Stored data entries
[Start of section]
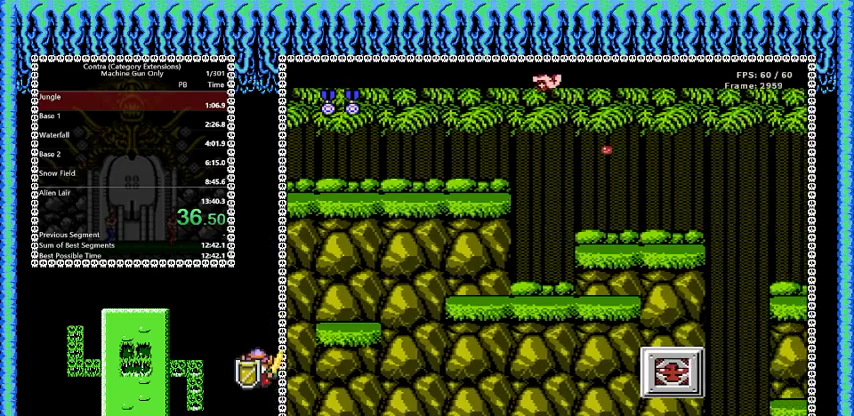
Gameplay with a controller (Nintendo layout); each line is a JSON object with the inputs held at the frame after it. "events" lists button and stick changes between this image and that frame as [ms after this image, input, new state], when the widget could be followed in between. Not read: L3 R3.
{"buttons": ["DPAD_RIGHT"], "events": [[334, "DPAD_DOWN", "up"], [376, "B", "up"]]}
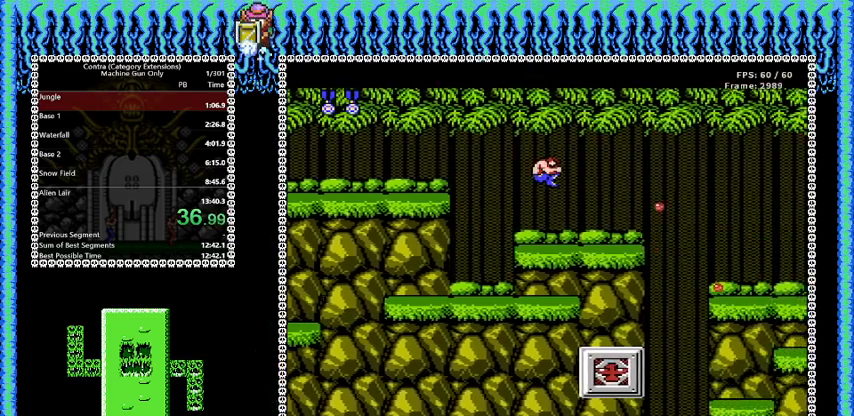
{"buttons": ["DPAD_RIGHT"], "events": []}
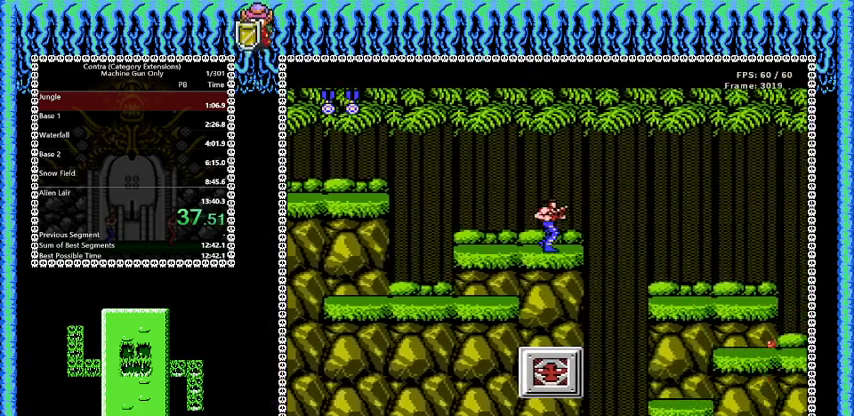
{"buttons": ["DPAD_RIGHT"], "events": [[125, "A", "down"], [251, "A", "up"]]}
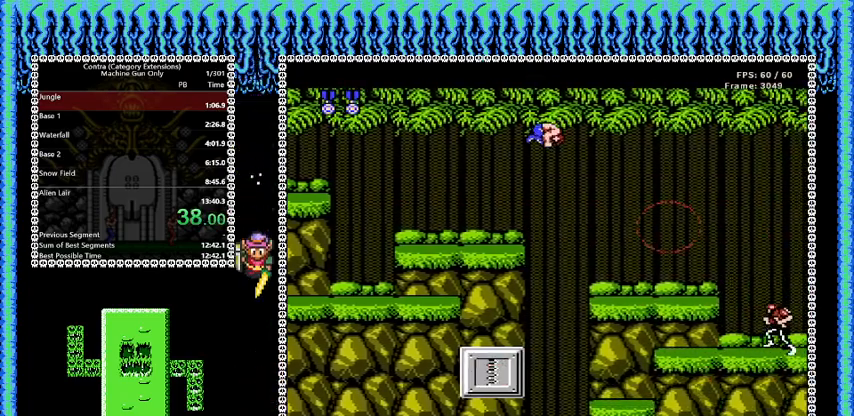
{"buttons": ["B", "DPAD_DOWN", "DPAD_RIGHT"], "events": [[459, "B", "down"], [459, "DPAD_DOWN", "down"]]}
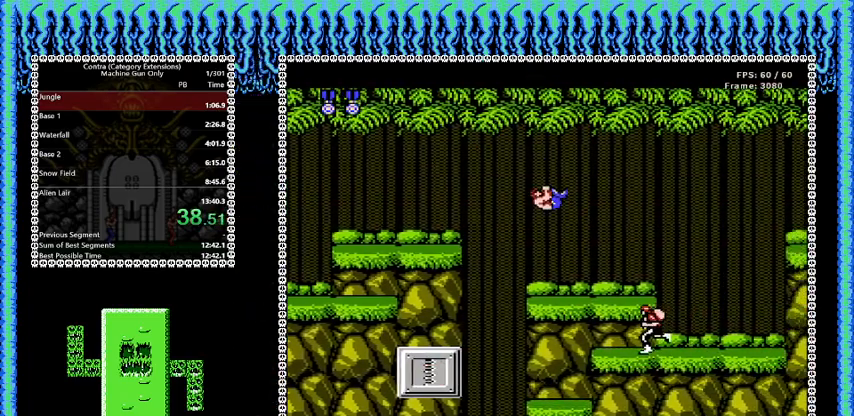
{"buttons": ["DPAD_RIGHT"], "events": [[292, "DPAD_DOWN", "up"], [334, "B", "up"]]}
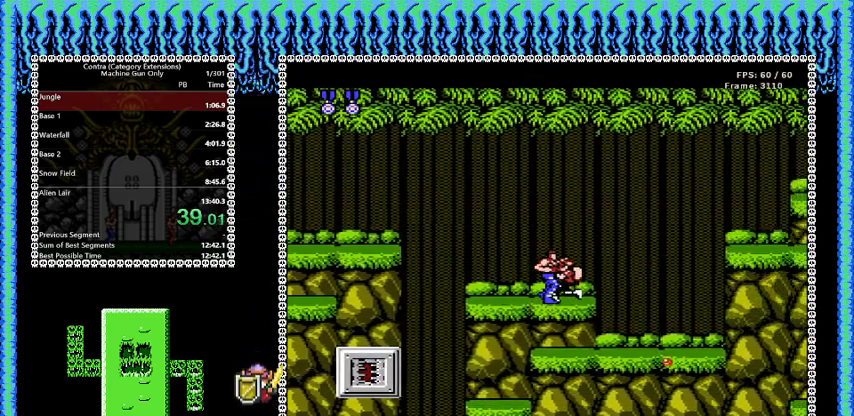
{"buttons": ["DPAD_RIGHT"], "events": []}
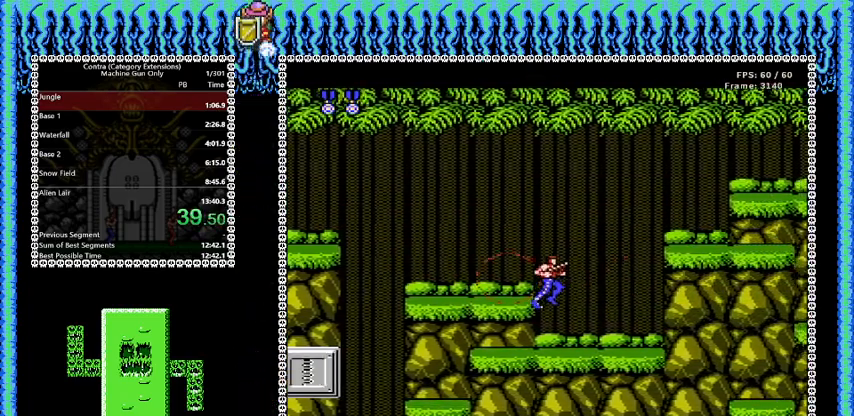
{"buttons": ["DPAD_RIGHT"], "events": []}
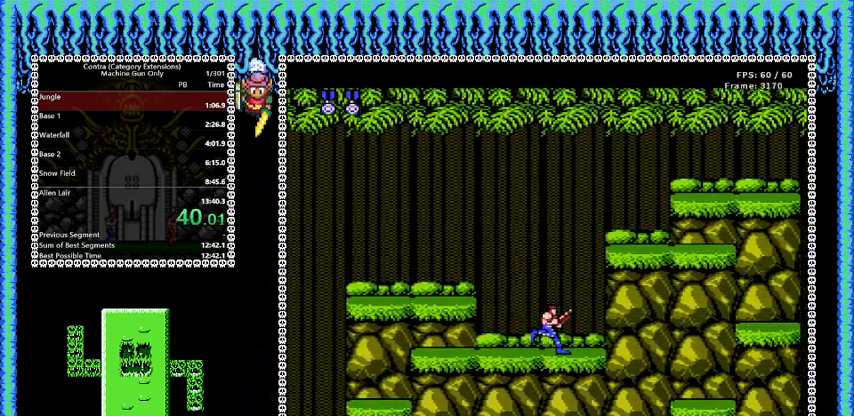
{"buttons": ["DPAD_RIGHT"], "events": [[83, "A", "down"], [250, "A", "up"]]}
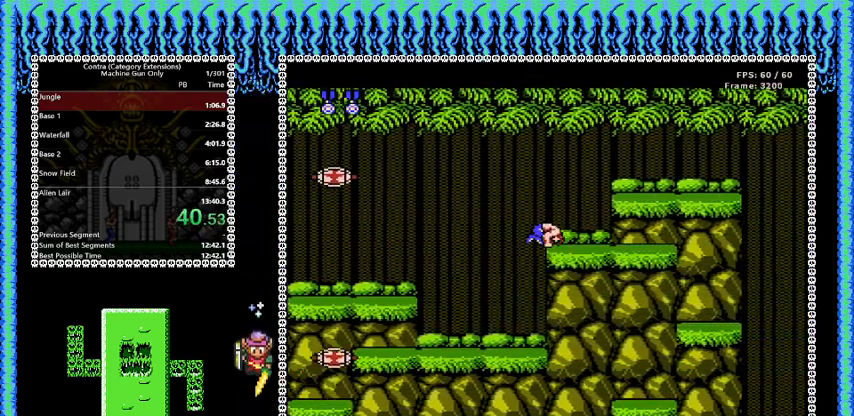
{"buttons": ["DPAD_RIGHT"], "events": []}
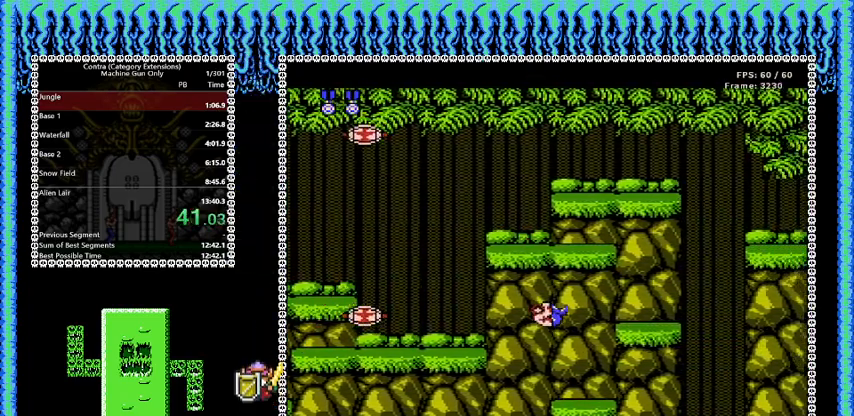
{"buttons": ["DPAD_RIGHT"], "events": [[250, "A", "down"], [333, "A", "up"]]}
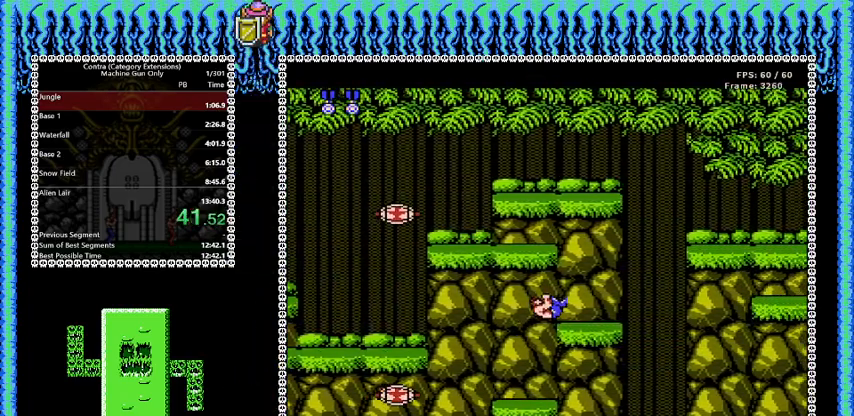
{"buttons": ["A", "DPAD_DOWN", "DPAD_RIGHT"], "events": [[501, "A", "down"], [501, "DPAD_DOWN", "down"]]}
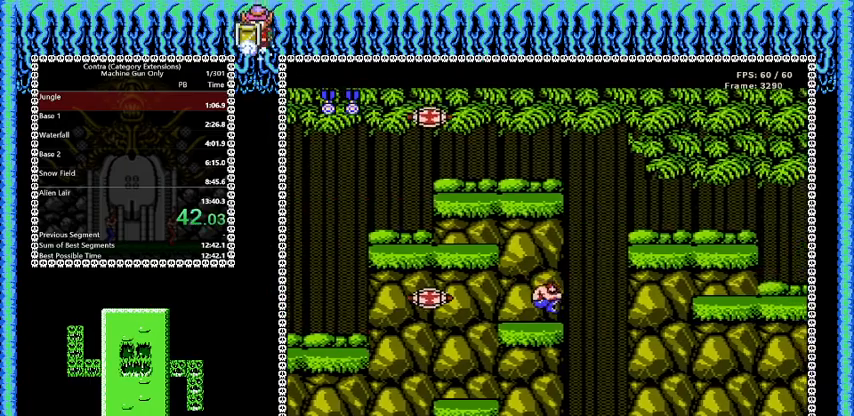
{"buttons": ["B", "DPAD_DOWN"], "events": [[83, "A", "up"], [83, "DPAD_RIGHT", "up"], [208, "B", "down"]]}
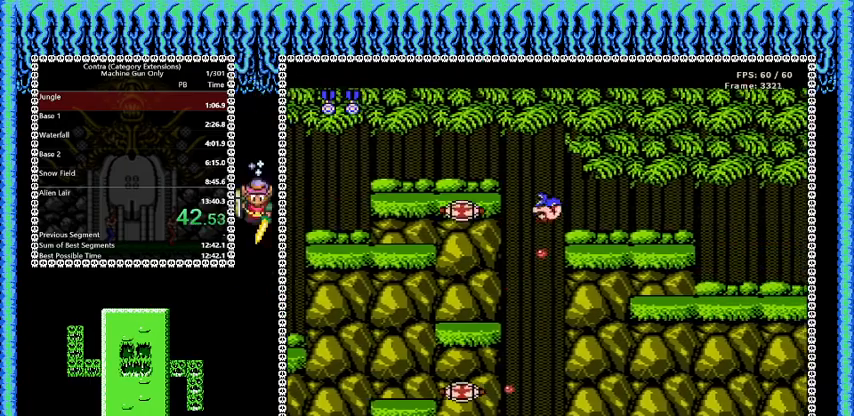
{"buttons": ["DPAD_RIGHT"], "events": [[84, "DPAD_RIGHT", "down"], [125, "B", "up"], [167, "DPAD_DOWN", "up"]]}
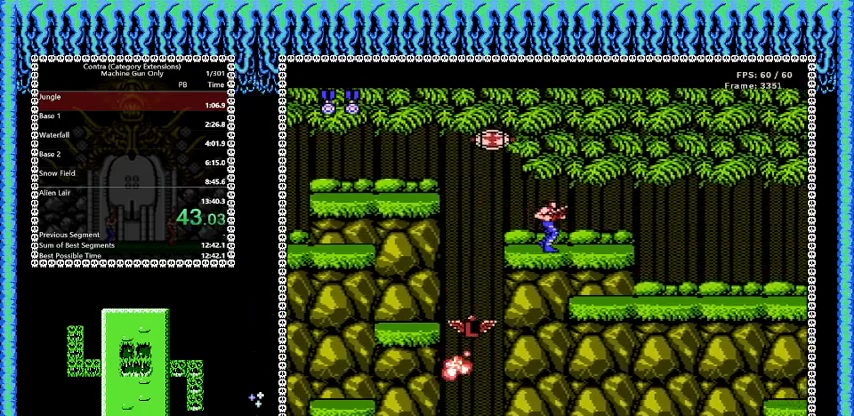
{"buttons": ["DPAD_RIGHT"], "events": []}
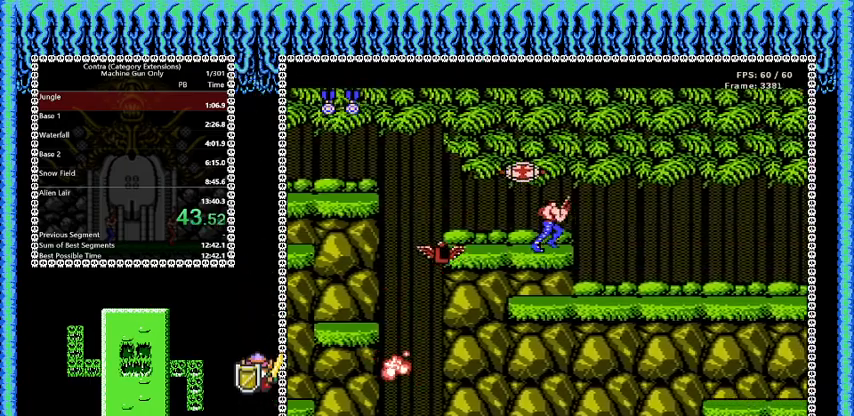
{"buttons": ["DPAD_RIGHT"], "events": []}
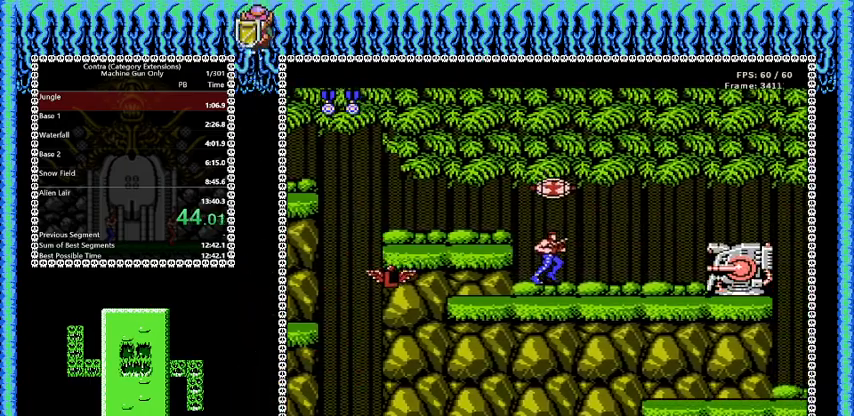
{"buttons": ["B", "DPAD_RIGHT"], "events": [[41, "B", "down"]]}
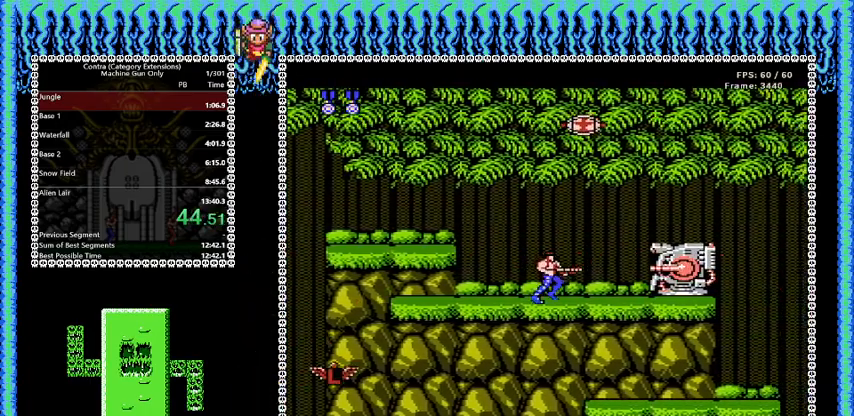
{"buttons": ["B", "DPAD_DOWN", "DPAD_RIGHT"], "events": [[251, "A", "down"], [292, "DPAD_DOWN", "down"], [376, "A", "up"]]}
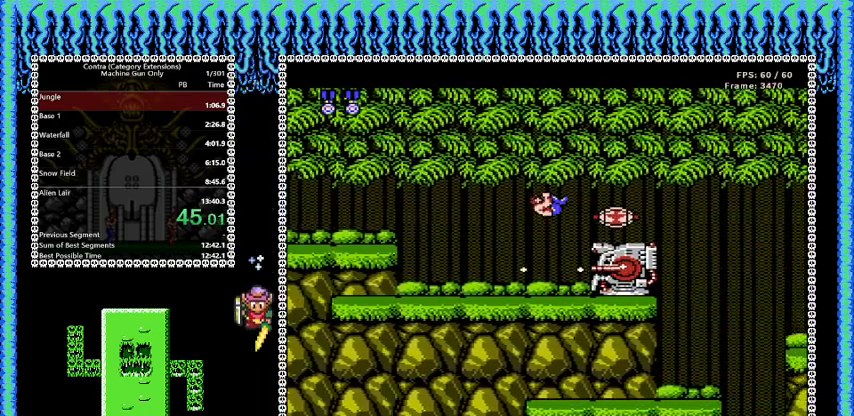
{"buttons": ["B", "DPAD_RIGHT"], "events": [[459, "DPAD_DOWN", "up"]]}
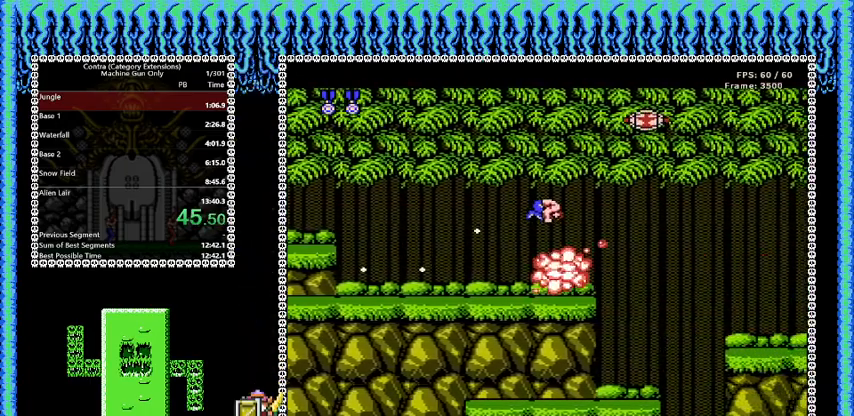
{"buttons": ["DPAD_LEFT"], "events": [[42, "B", "up"], [501, "DPAD_LEFT", "down"], [501, "DPAD_RIGHT", "up"]]}
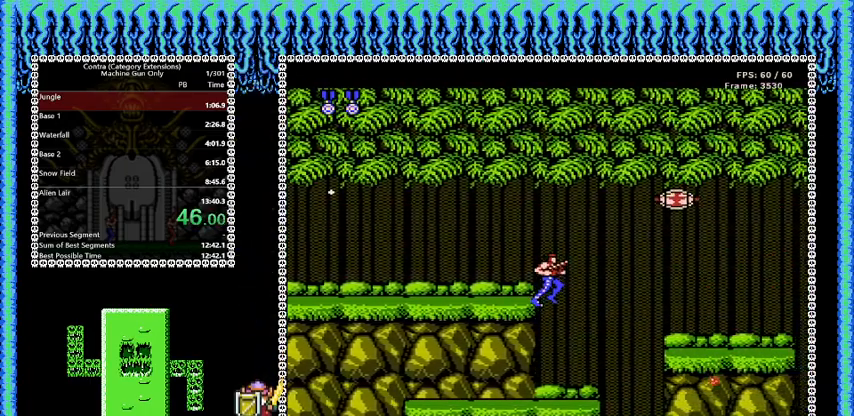
{"buttons": ["A", "DPAD_RIGHT"], "events": [[292, "DPAD_LEFT", "up"], [292, "DPAD_RIGHT", "down"], [500, "A", "down"]]}
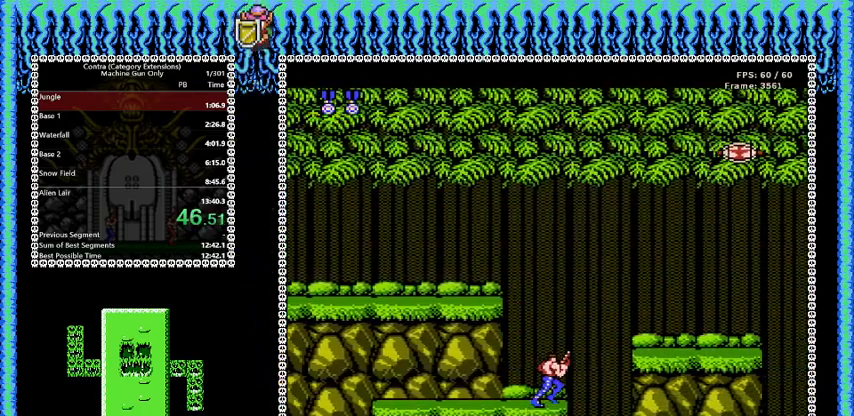
{"buttons": ["DPAD_RIGHT"], "events": [[292, "A", "up"]]}
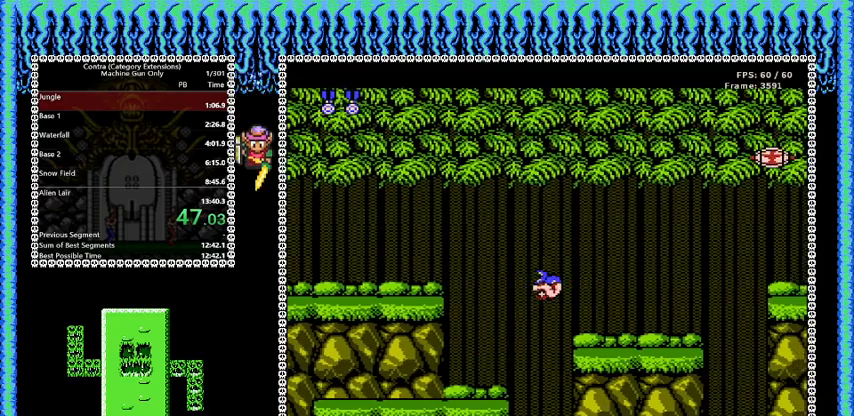
{"buttons": ["DPAD_RIGHT"], "events": []}
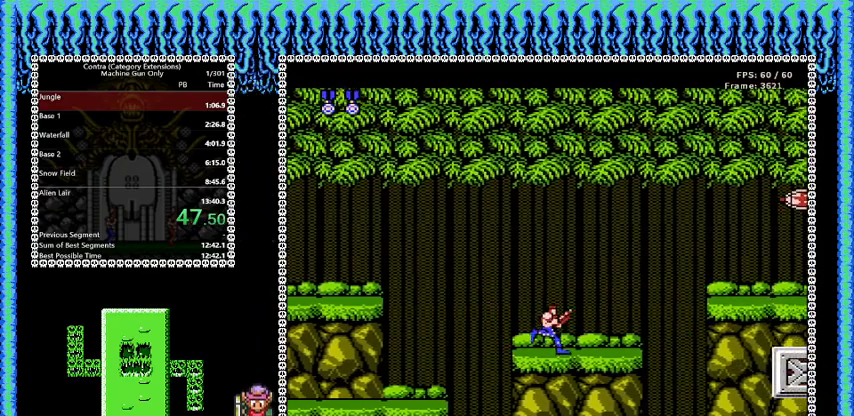
{"buttons": ["DPAD_RIGHT"], "events": []}
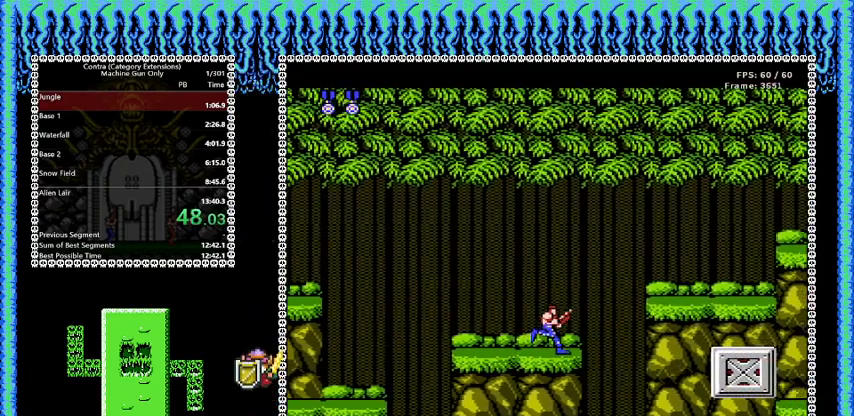
{"buttons": ["DPAD_DOWN", "DPAD_RIGHT"], "events": [[167, "A", "down"], [375, "A", "up"], [375, "DPAD_DOWN", "down"]]}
[End of section]
• TASK GOAL
Pictures don't belong in the copy. Restate all the entries exactly.

• YOUR SOLUTION
Gameplay with a controller (Nintendo layout); each line is a JSON object with the inputs held at the frame after it. "events" lists button and stick changes between this image and that frame as [ms after this image, input, new state], when the widget could be followed in between. Not read: L3 R3.
{"buttons": ["DPAD_RIGHT"], "events": [[334, "DPAD_DOWN", "up"], [376, "B", "up"]]}
{"buttons": ["DPAD_RIGHT"], "events": []}
{"buttons": ["DPAD_RIGHT"], "events": [[125, "A", "down"], [251, "A", "up"]]}
{"buttons": ["B", "DPAD_DOWN", "DPAD_RIGHT"], "events": [[459, "B", "down"], [459, "DPAD_DOWN", "down"]]}
{"buttons": ["DPAD_RIGHT"], "events": [[292, "DPAD_DOWN", "up"], [334, "B", "up"]]}
{"buttons": ["DPAD_RIGHT"], "events": []}
{"buttons": ["DPAD_RIGHT"], "events": []}
{"buttons": ["DPAD_RIGHT"], "events": [[83, "A", "down"], [250, "A", "up"]]}
{"buttons": ["DPAD_RIGHT"], "events": []}
{"buttons": ["DPAD_RIGHT"], "events": [[250, "A", "down"], [333, "A", "up"]]}
{"buttons": ["A", "DPAD_DOWN", "DPAD_RIGHT"], "events": [[501, "A", "down"], [501, "DPAD_DOWN", "down"]]}
{"buttons": ["B", "DPAD_DOWN"], "events": [[83, "A", "up"], [83, "DPAD_RIGHT", "up"], [208, "B", "down"]]}
{"buttons": ["DPAD_RIGHT"], "events": [[84, "DPAD_RIGHT", "down"], [125, "B", "up"], [167, "DPAD_DOWN", "up"]]}
{"buttons": ["DPAD_RIGHT"], "events": []}
{"buttons": ["DPAD_RIGHT"], "events": []}
{"buttons": ["B", "DPAD_RIGHT"], "events": [[41, "B", "down"]]}
{"buttons": ["B", "DPAD_DOWN", "DPAD_RIGHT"], "events": [[251, "A", "down"], [292, "DPAD_DOWN", "down"], [376, "A", "up"]]}
{"buttons": ["B", "DPAD_RIGHT"], "events": [[459, "DPAD_DOWN", "up"]]}
{"buttons": ["DPAD_LEFT"], "events": [[42, "B", "up"], [501, "DPAD_LEFT", "down"], [501, "DPAD_RIGHT", "up"]]}
{"buttons": ["A", "DPAD_RIGHT"], "events": [[292, "DPAD_LEFT", "up"], [292, "DPAD_RIGHT", "down"], [500, "A", "down"]]}
{"buttons": ["DPAD_RIGHT"], "events": [[292, "A", "up"]]}
{"buttons": ["DPAD_RIGHT"], "events": []}
{"buttons": ["DPAD_RIGHT"], "events": []}
{"buttons": ["DPAD_DOWN", "DPAD_RIGHT"], "events": [[167, "A", "down"], [375, "A", "up"], [375, "DPAD_DOWN", "down"]]}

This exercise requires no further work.